[Tutorial] OPNsense - Create a Postfix Mail Relay for Exchange Online in 8 steps

[vpx]

1. Go to System->Settings->Plugins, search for "os-postfix" and install ith via the + sign on the right (in the screenshot it is already installed, that's why it shows a trash bin to remove it).



2. Refresh the Web GUI with F5 and you'll find "Postfix" under Services. Go to Services->Postfix->Domains and add your own domain, the field "Destination" is your Exchange Online target.



3. Go to senders and add your e-mail address which you want to send from, if you want to allow all e-mail addresses than just leave it empty.

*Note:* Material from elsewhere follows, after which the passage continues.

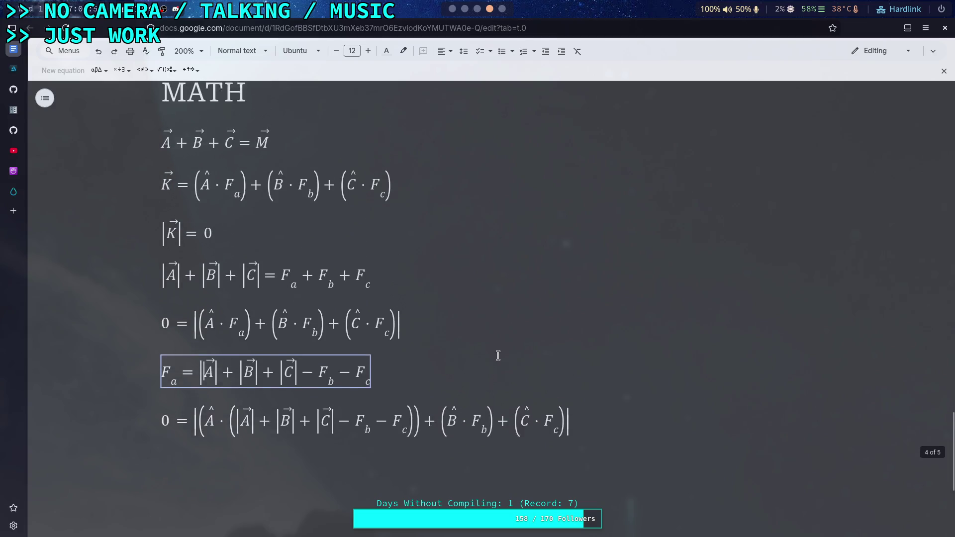
mouse_move(588, 433)
left_mouse_down()
mouse_move(213, 430)
mouse_move(200, 410)
left_mouse_up()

4. Go to Services->Postfix->General and change "IP Version" to "IPv4" if you don't use IPv6. In "Trusted Networks" add your local subnet (in this case 192.168.3.0/24) or add single IPs for every allowed host. I don't know if the field "Smart Host" here is working at all, it had no effect if it was filled or empty. Maybe it just works with authentication which we don't need in this case.

[vpx]

5. Go to Firewall->Rules->LAN (or whatever Interface receives the mails in your configuration) and add the rule "Local Route Postfix". This is needed if you use a gateway (in this sample a Load Balancing/Failover-Multi WAN) as this gateway will just send out your mails directly into the Internet where it is discarded (because the destination is a class C address) instead of reaching the postfix service on your firewall. The rule is also needed if your rules are more restrictive than the "Default allow LAN to any rule".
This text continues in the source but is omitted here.